● What to work on: Report each line of the entries that includes "Telestream" by copying it.

** Material for this exercise follows **

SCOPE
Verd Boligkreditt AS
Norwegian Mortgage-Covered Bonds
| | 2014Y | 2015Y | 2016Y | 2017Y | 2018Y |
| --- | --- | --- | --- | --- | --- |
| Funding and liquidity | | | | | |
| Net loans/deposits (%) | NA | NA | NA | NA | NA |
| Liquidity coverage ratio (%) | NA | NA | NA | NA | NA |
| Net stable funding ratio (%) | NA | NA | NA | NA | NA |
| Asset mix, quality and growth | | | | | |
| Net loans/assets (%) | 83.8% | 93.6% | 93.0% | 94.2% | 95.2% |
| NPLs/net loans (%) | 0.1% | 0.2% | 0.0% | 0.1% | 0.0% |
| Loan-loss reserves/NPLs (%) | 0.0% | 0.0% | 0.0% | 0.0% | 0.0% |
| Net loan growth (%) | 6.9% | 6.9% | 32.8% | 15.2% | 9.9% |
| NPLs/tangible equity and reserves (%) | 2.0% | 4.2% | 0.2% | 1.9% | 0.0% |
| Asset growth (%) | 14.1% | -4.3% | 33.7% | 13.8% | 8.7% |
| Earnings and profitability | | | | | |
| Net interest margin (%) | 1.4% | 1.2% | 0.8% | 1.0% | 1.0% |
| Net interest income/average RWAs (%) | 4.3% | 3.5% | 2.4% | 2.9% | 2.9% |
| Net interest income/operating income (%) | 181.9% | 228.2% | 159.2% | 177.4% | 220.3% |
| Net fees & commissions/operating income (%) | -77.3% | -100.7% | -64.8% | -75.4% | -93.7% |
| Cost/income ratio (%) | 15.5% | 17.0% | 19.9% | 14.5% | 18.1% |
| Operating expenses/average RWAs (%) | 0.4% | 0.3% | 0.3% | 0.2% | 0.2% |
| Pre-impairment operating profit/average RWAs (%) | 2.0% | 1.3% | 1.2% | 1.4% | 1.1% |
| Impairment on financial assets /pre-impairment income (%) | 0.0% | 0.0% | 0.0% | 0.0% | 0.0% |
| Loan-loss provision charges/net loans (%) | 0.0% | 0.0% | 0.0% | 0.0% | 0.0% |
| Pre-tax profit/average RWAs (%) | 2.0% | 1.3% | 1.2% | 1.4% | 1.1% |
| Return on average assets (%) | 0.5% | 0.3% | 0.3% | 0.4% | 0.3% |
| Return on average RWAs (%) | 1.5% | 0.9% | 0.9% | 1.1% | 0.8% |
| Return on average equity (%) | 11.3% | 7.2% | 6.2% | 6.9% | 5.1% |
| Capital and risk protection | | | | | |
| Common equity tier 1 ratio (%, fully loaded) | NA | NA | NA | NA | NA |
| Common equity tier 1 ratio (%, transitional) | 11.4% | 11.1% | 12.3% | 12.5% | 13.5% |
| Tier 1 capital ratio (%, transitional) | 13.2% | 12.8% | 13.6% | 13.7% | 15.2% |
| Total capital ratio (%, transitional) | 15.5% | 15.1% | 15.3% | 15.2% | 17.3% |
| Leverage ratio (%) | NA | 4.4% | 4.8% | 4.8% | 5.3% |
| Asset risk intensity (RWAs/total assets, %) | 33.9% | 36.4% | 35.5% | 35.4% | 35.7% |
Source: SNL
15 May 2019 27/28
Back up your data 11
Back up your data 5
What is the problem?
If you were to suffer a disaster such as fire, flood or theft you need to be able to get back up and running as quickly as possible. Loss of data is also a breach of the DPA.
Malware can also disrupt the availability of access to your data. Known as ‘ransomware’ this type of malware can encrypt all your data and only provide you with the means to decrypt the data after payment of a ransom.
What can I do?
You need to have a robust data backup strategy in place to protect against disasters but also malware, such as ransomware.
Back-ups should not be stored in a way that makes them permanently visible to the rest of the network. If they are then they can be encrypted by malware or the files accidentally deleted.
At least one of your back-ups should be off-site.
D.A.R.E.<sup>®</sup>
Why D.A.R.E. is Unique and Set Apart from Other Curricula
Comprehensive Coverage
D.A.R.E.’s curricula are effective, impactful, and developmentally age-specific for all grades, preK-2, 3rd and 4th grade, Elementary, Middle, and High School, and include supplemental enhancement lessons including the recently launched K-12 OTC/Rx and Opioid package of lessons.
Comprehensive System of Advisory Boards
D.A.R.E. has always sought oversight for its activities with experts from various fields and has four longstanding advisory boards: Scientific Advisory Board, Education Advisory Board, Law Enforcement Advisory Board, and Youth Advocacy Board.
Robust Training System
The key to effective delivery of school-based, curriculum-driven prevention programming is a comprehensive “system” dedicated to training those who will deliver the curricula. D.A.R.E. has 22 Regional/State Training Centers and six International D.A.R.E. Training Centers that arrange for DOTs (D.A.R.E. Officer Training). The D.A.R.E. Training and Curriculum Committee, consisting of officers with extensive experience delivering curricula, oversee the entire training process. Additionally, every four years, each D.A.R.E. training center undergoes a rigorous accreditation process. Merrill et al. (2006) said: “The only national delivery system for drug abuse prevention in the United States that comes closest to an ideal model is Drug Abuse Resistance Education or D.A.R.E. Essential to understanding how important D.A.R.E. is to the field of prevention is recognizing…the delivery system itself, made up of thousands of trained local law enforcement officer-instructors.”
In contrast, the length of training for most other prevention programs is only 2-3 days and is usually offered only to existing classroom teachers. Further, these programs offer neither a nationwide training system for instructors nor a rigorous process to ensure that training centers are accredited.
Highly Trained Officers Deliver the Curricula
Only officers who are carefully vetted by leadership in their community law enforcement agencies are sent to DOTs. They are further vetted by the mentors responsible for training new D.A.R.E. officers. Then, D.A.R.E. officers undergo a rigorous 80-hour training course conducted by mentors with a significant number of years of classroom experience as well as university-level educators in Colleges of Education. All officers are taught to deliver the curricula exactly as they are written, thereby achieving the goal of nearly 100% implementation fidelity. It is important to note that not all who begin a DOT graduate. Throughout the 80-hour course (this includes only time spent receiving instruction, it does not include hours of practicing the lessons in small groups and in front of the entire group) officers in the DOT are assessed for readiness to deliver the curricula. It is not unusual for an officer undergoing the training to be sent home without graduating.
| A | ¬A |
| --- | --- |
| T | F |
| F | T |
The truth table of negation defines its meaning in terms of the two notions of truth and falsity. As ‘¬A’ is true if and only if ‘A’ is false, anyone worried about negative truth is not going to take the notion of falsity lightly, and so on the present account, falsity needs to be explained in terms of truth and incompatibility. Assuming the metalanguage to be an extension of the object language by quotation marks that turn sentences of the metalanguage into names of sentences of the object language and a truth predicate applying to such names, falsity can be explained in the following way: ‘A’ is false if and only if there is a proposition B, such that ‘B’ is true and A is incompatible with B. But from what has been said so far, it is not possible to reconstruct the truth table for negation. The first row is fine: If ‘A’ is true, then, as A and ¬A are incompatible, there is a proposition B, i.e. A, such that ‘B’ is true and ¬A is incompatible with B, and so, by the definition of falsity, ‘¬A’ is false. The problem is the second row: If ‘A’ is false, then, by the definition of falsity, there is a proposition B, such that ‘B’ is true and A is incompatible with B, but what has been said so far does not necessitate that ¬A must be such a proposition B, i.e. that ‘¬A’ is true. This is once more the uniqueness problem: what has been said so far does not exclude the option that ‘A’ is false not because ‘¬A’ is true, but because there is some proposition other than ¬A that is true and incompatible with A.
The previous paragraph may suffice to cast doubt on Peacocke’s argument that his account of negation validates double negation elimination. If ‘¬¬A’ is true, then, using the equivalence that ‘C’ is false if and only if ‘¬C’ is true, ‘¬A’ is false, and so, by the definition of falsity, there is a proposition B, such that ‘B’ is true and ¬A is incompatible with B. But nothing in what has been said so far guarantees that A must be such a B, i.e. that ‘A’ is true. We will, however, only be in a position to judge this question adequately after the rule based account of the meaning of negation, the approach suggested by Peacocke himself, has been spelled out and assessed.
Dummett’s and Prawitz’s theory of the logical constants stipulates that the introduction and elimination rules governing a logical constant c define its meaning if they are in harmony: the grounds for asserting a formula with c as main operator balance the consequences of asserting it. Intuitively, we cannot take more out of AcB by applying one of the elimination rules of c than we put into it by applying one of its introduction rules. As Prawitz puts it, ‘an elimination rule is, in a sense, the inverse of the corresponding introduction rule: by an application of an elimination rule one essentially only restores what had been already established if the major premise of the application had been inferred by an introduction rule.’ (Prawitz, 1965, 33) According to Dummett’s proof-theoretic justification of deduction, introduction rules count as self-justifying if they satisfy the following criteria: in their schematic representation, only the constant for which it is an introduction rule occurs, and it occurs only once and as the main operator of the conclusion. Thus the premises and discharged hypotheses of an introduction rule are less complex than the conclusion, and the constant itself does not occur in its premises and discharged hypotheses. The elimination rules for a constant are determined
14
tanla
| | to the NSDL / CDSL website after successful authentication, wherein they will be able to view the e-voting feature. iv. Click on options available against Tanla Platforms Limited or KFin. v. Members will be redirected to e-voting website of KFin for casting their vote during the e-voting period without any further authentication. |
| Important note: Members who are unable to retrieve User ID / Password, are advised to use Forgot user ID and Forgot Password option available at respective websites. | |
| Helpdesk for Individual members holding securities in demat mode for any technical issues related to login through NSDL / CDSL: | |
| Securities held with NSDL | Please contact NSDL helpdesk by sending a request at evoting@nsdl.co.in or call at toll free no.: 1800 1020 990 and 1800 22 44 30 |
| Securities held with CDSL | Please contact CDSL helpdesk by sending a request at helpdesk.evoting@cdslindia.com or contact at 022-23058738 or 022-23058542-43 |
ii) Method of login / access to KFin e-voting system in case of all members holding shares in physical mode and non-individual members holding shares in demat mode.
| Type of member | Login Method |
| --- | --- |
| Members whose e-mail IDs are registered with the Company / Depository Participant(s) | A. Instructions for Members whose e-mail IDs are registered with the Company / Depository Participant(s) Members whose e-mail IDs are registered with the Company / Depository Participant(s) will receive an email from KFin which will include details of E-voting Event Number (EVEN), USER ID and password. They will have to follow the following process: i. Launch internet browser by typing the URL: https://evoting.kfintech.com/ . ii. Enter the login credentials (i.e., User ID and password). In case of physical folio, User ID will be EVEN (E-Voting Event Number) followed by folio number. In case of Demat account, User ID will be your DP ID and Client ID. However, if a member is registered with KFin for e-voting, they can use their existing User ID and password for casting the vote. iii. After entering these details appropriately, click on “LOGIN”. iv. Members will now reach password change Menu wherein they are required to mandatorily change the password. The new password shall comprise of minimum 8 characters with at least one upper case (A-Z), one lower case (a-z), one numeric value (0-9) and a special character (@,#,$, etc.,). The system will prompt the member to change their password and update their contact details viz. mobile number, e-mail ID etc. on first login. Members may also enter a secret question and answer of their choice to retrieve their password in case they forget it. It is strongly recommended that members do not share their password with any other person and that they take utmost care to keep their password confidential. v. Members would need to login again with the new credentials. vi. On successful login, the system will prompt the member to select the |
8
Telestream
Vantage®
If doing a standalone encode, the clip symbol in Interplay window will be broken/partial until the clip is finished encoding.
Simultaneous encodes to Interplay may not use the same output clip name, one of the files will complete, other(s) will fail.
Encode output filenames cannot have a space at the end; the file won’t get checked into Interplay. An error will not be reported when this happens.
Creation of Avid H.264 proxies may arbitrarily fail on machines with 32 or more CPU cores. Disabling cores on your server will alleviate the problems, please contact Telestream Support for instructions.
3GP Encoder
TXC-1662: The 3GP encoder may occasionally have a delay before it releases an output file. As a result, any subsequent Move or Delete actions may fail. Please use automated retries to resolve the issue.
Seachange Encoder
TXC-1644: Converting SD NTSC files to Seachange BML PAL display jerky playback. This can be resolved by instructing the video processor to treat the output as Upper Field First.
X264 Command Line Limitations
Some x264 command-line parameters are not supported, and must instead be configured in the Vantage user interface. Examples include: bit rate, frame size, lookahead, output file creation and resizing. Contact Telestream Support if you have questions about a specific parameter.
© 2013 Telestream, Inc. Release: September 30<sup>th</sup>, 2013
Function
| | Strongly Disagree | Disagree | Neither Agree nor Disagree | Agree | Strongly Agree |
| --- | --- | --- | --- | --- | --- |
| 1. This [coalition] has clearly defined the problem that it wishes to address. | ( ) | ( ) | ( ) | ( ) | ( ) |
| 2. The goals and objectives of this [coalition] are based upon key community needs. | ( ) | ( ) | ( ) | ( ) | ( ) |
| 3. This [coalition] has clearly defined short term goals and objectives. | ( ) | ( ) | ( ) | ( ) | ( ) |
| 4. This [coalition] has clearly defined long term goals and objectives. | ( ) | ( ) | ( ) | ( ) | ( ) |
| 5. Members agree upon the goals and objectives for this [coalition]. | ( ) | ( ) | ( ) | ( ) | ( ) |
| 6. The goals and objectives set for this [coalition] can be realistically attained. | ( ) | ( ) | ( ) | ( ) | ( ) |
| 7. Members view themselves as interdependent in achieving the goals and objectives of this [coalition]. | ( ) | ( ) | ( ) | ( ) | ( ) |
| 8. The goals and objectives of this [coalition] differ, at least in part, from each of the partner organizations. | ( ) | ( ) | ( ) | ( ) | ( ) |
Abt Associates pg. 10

** End of Material for this exercise **

● Answer to this exercise:
Telestream
Creation of Avid H.264 proxies may arbitrarily fail on machines with 32 or more CPU cores. Disabling cores on your server will alleviate the problems, please contact Telestream Support for instructions.
Some x264 command-line parameters are not supported, and must instead be configured in the Vantage user interface. Examples include: bit rate, frame size, lookahead, output file creation and resizing. Contact Telestream Support if you have questions about a specific parameter.
© 2013 Telestream, Inc. Release: September 30<sup>th</sup>, 2013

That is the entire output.